■ **Records contained in a dataset**:
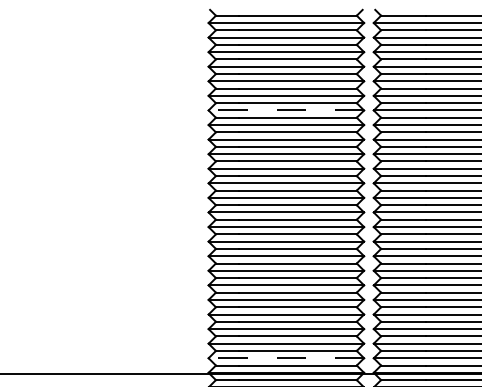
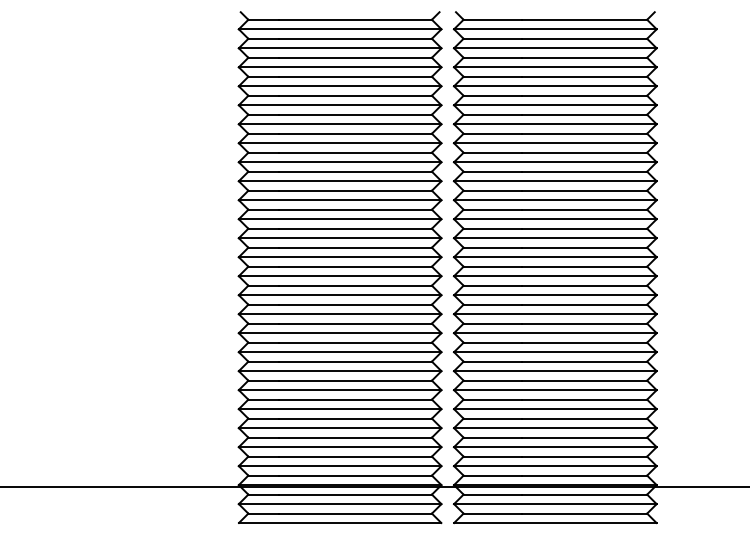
line: (285, 110) -> (339, 143), dashed -> solid
line: (285, 358) -> (339, 466), dashed -> solid

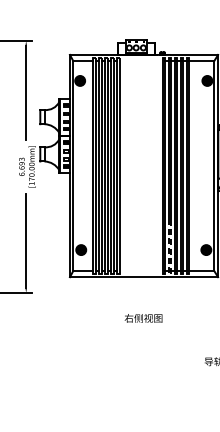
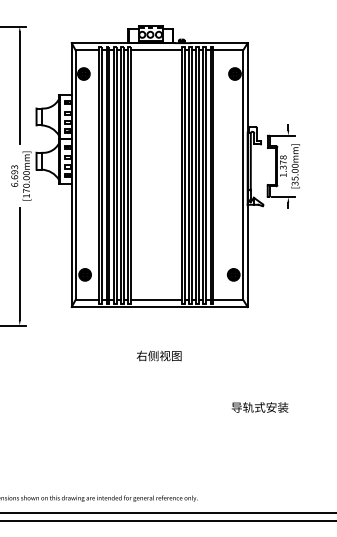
line: (141, 61) -> (156, 50), added
line: (141, 271) -> (156, 300), added
line: (169, 274) -> (189, 303), dashed -> solid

■ **Job**: Give the data again word for word, without images.

■ **Written answer**:
line: (285, 110) -> (339, 143), dashed -> solid
line: (285, 358) -> (339, 466), dashed -> solid

line: (141, 61) -> (156, 50), added
line: (141, 271) -> (156, 300), added
line: (169, 274) -> (189, 303), dashed -> solid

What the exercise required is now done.